## Exercise
Using the data beneath, show every line that includes the word "Firebase".

::::

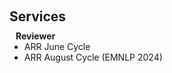 <h1 id="services"></h1>

<h2 style="margin: 60px 0px 10px;">Services</h2>

<h4 style="margin:0 10px 0;">Reviewer</h4>

<ul style="margin:0 0 5px;">
  <li>ARR June Cycle</li>
  <li>ARR August Cycle (EMNLP 2024)</li>
</ul>


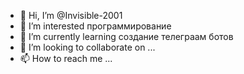 - 👋 Hi, I’m @Invisible-2001
- 👀 I’m interested программирование
- 🌱 I’m currently learning создание телеграам ботов
- 💞️ I’m looking to collaborate on ...
- 📫 How to reach me ...

<!---
Invisible-2001/Invisible-2001 is a ✨ special ✨ repository because its `README.md` (this file) appears on your GitHub profile.
You can click the Preview link to take a look at your changes.
--->
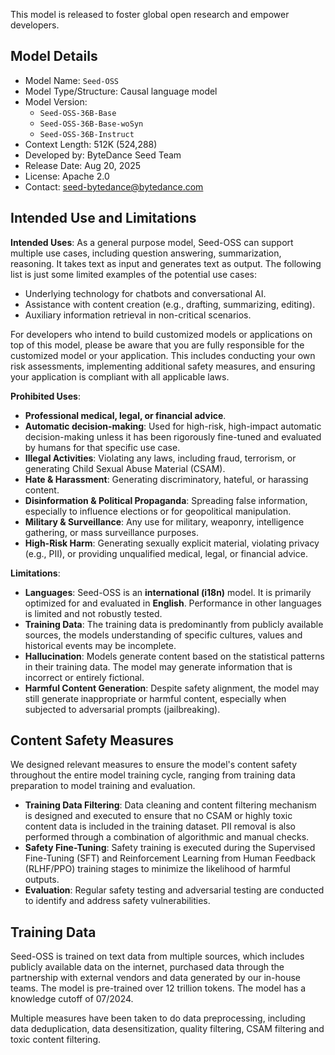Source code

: This model is released to foster global open research and empower developers.

## Model Details
- Model Name: `Seed-OSS`
- Model Type/Structure: Causal language model
- Model Version:
    - `Seed-OSS-36B-Base`
    - `Seed-OSS-36B-Base-woSyn`
    - `Seed-OSS-36B-Instruct`
- Context Length: 512K (524,288)
- Developed by: ByteDance Seed Team
- Release Date: Aug 20, 2025
- License: Apache 2.0
- Contact: [seed-bytedance@bytedance.com](mailto:seed-bytedance@bytedance.com)  

## Intended Use and  Limitations
**Intended Uses**:
As a general purpose model, Seed-OSS can support multiple use cases, including question answering, summarization, reasoning. It takes text as input and generates text as output. The following list is just some limited examples of the potential use cases:
  - Underlying technology for chatbots and conversational AI.
  - Assistance with content creation (e.g., drafting, summarizing, editing).
  - Auxiliary information retrieval in non-critical scenarios.

For developers who intend to build customized models or applications on top of this model, please be aware that you are fully responsible for the customized model or your application. This includes conducting your own risk assessments, implementing additional safety measures, and ensuring your application is compliant with all applicable laws.

**Prohibited Uses**:
  - **Professional medical, legal, or financial advice**. 
  - **Automatic decision-making**:  Used for high-risk, high-impact automatic decision-making unless it has been rigorously fine-tuned and evaluated by humans for that specific use case.
  - **Illegal Activities**: Violating any laws, including fraud, terrorism, or generating Child Sexual Abuse Material (CSAM).
  - **Hate & Harassment**: Generating discriminatory, hateful, or harassing content.
  - **Disinformation & Political Propaganda**: Spreading false information, especially to influence elections or for geopolitical manipulation.
  - **Military & Surveillance**: Any use for military, weaponry, intelligence gathering, or mass surveillance purposes.
  - **High-Risk Harm**: Generating sexually explicit material, violating privacy (e.g., PII), or providing unqualified medical, legal, or financial advice.

**Limitations**:
  - **Languages**: Seed-OSS is an **international (i18n)** model. It is primarily optimized for and evaluated in **English**. Performance in other languages is limited and not robustly tested.
  - **Training Data**: The training data is predominantly from publicly available sources, the models understanding of specific cultures, values and historical events may be incomplete.
  - **Hallucination**: Models generate content based on the statistical patterns in their training data. The model may generate information that is incorrect or entirely fictional. 
  - **Harmful Content Generation**: Despite safety alignment, the model may still generate inappropriate or harmful content, especially when subjected to adversarial prompts (jailbreaking).

## Content Safety Measures
We designed relevant measures to ensure the model's content safety throughout the entire model training cycle, ranging from training data preparation to model training and evaluation.
- **Training Data Filtering**: Data cleaning and content filtering mechanism is designed and executed to ensure that no CSAM or highly toxic content data is included in the training dataset. PII removal is also performed through a combination of algorithmic and manual checks. 
- **Safety Fine-Tuning**: Safety training is executed during the  Supervised Fine-Tuning (SFT) and Reinforcement Learning from Human Feedback (RLHF/PPO) training stages to minimize the likelihood of harmful outputs. 
- **Evaluation**: Regular safety testing and adversarial testing are conducted to identify and address safety vulnerabilities.

## Training Data
Seed-OSS is trained on text data from multiple sources, which includes publicly available data on the internet, purchased data through the partnership with external vendors and data generated by our in-house teams. The model is pre-trained over 12 trillion tokens. The model has a knowledge cutoff of 07/2024.

Multiple measures have been taken to do data preprocessing, including data deduplication, data desensitization, quality filtering, CSAM filtering and toxic content filtering.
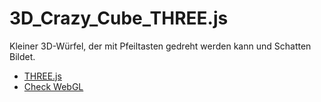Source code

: # 3D_Crazy_Cube_THREE.js
Kleiner 3D-Würfel, der mit Pfeiltasten gedreht werden kann und Schatten Bildet.
- [THREE.js](http://threejs.org)
- [Check WebGL](http://get.webgl.org)
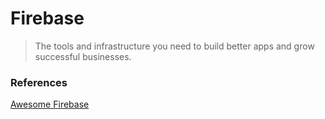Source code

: # Firebase
> The tools and infrastructure you need to build better apps and grow successful businesses.


### References

[Awesome Firebase](https://github.com/afonsopacifer/awesome-firebase)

::::

## Exercise solution
: # Firebase
[Awesome Firebase](https://github.com/afonsopacifer/awesome-firebase)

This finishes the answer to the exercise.